**What to do:** Each record must appear in your answer exactly as it does below.
╭─ Given data
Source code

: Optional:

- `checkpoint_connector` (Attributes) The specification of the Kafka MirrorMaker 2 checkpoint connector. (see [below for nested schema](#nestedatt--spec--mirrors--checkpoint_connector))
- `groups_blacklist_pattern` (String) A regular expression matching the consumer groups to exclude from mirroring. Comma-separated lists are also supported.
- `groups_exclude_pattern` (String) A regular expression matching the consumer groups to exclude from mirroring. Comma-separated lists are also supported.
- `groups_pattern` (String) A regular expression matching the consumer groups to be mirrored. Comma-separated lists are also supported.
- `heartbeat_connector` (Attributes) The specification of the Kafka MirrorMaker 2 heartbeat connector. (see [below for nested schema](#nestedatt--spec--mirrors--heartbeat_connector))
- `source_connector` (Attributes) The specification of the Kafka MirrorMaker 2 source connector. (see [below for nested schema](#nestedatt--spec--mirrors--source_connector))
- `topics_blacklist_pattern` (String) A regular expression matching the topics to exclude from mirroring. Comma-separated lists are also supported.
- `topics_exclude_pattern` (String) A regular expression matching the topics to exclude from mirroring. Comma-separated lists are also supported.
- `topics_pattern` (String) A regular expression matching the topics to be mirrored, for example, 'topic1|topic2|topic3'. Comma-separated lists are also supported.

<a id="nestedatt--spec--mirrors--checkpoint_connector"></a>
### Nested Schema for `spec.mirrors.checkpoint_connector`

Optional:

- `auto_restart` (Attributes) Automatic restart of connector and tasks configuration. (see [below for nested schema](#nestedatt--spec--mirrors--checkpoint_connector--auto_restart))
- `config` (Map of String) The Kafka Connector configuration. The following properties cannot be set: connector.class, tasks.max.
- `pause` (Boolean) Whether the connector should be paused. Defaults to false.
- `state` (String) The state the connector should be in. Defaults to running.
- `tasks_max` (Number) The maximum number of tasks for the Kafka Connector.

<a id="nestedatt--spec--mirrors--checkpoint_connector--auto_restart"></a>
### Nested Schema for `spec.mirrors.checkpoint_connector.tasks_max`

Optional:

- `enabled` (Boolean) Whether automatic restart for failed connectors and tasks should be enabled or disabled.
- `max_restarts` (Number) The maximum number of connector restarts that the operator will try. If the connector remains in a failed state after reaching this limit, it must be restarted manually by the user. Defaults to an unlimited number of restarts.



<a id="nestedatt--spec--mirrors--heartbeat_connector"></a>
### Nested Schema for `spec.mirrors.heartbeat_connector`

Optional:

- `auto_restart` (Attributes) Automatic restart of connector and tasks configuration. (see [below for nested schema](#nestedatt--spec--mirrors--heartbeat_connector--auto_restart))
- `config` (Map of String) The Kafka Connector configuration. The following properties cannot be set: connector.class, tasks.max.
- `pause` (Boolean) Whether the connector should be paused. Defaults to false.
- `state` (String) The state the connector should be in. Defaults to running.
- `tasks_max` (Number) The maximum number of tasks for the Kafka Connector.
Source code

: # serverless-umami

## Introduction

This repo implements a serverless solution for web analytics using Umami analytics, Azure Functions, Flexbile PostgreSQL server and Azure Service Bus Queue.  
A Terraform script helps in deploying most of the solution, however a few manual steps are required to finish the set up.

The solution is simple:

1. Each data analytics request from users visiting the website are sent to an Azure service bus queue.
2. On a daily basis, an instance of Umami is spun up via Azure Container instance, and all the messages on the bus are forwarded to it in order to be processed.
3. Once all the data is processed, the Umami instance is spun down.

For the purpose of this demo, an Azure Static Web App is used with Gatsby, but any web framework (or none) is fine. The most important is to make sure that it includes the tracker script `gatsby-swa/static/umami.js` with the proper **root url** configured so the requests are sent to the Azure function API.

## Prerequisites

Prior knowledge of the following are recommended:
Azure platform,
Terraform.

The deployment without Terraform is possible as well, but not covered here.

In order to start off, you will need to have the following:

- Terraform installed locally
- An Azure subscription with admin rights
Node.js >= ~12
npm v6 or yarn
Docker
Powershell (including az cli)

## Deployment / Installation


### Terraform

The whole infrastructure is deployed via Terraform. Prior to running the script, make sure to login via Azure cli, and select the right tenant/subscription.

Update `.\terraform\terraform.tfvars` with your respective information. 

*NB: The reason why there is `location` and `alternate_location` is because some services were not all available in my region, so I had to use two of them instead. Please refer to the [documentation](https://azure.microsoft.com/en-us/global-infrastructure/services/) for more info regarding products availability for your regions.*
╰─
**Exercise solution:**
Source code

: Optional:

- `checkpoint_connector` (Attributes) The specification of the Kafka MirrorMaker 2 checkpoint connector. (see [below for nested schema](#nestedatt--spec--mirrors--checkpoint_connector))
- `groups_blacklist_pattern` (String) A regular expression matching the consumer groups to exclude from mirroring. Comma-separated lists are also supported.
- `groups_exclude_pattern` (String) A regular expression matching the consumer groups to exclude from mirroring. Comma-separated lists are also supported.
- `groups_pattern` (String) A regular expression matching the consumer groups to be mirrored. Comma-separated lists are also supported.
- `heartbeat_connector` (Attributes) The specification of the Kafka MirrorMaker 2 heartbeat connector. (see [below for nested schema](#nestedatt--spec--mirrors--heartbeat_connector))
- `source_connector` (Attributes) The specification of the Kafka MirrorMaker 2 source connector. (see [below for nested schema](#nestedatt--spec--mirrors--source_connector))
- `topics_blacklist_pattern` (String) A regular expression matching the topics to exclude from mirroring. Comma-separated lists are also supported.
- `topics_exclude_pattern` (String) A regular expression matching the topics to exclude from mirroring. Comma-separated lists are also supported.
- `topics_pattern` (String) A regular expression matching the topics to be mirrored, for example, 'topic1|topic2|topic3'. Comma-separated lists are also supported.

<a id="nestedatt--spec--mirrors--checkpoint_connector"></a>
### Nested Schema for `spec.mirrors.checkpoint_connector`

Optional:

- `auto_restart` (Attributes) Automatic restart of connector and tasks configuration. (see [below for nested schema](#nestedatt--spec--mirrors--checkpoint_connector--auto_restart))
- `config` (Map of String) The Kafka Connector configuration. The following properties cannot be set: connector.class, tasks.max.
- `pause` (Boolean) Whether the connector should be paused. Defaults to false.
- `state` (String) The state the connector should be in. Defaults to running.
- `tasks_max` (Number) The maximum number of tasks for the Kafka Connector.

<a id="nestedatt--spec--mirrors--checkpoint_connector--auto_restart"></a>
### Nested Schema for `spec.mirrors.checkpoint_connector.tasks_max`

Optional:

- `enabled` (Boolean) Whether automatic restart for failed connectors and tasks should be enabled or disabled.
- `max_restarts` (Number) The maximum number of connector restarts that the operator will try. If the connector remains in a failed state after reaching this limit, it must be restarted manually by the user. Defaults to an unlimited number of restarts.



<a id="nestedatt--spec--mirrors--heartbeat_connector"></a>
### Nested Schema for `spec.mirrors.heartbeat_connector`

Optional:

- `auto_restart` (Attributes) Automatic restart of connector and tasks configuration. (see [below for nested schema](#nestedatt--spec--mirrors--heartbeat_connector--auto_restart))
- `config` (Map of String) The Kafka Connector configuration. The following properties cannot be set: connector.class, tasks.max.
- `pause` (Boolean) Whether the connector should be paused. Defaults to false.
- `state` (String) The state the connector should be in. Defaults to running.
- `tasks_max` (Number) The maximum number of tasks for the Kafka Connector.
Source code

: # serverless-umami

## Introduction

This repo implements a serverless solution for web analytics using Umami analytics, Azure Functions, Flexbile PostgreSQL server and Azure Service Bus Queue.  
A Terraform script helps in deploying most of the solution, however a few manual steps are required to finish the set up.

The solution is simple:

1. Each data analytics request from users visiting the website are sent to an Azure service bus queue.
2. On a daily basis, an instance of Umami is spun up via Azure Container instance, and all the messages on the bus are forwarded to it in order to be processed.
3. Once all the data is processed, the Umami instance is spun down.

For the purpose of this demo, an Azure Static Web App is used with Gatsby, but any web framework (or none) is fine. The most important is to make sure that it includes the tracker script `gatsby-swa/static/umami.js` with the proper **root url** configured so the requests are sent to the Azure function API.

## Prerequisites

Prior knowledge of the following are recommended:
Azure platform,
Terraform.

The deployment without Terraform is possible as well, but not covered here.

In order to start off, you will need to have the following:

- Terraform installed locally
- An Azure subscription with admin rights
Node.js >= ~12
npm v6 or yarn
Docker
Powershell (including az cli)

## Deployment / Installation


### Terraform

The whole infrastructure is deployed via Terraform. Prior to running the script, make sure to login via Azure cli, and select the right tenant/subscription.

Update `.\terraform\terraform.tfvars` with your respective information. 

*NB: The reason why there is `location` and `alternate_location` is because some services were not all available in my region, so I had to use two of them instead. Please refer to the [documentation](https://azure.microsoft.com/en-us/global-infrastructure/services/) for more info regarding products availability for your regions.*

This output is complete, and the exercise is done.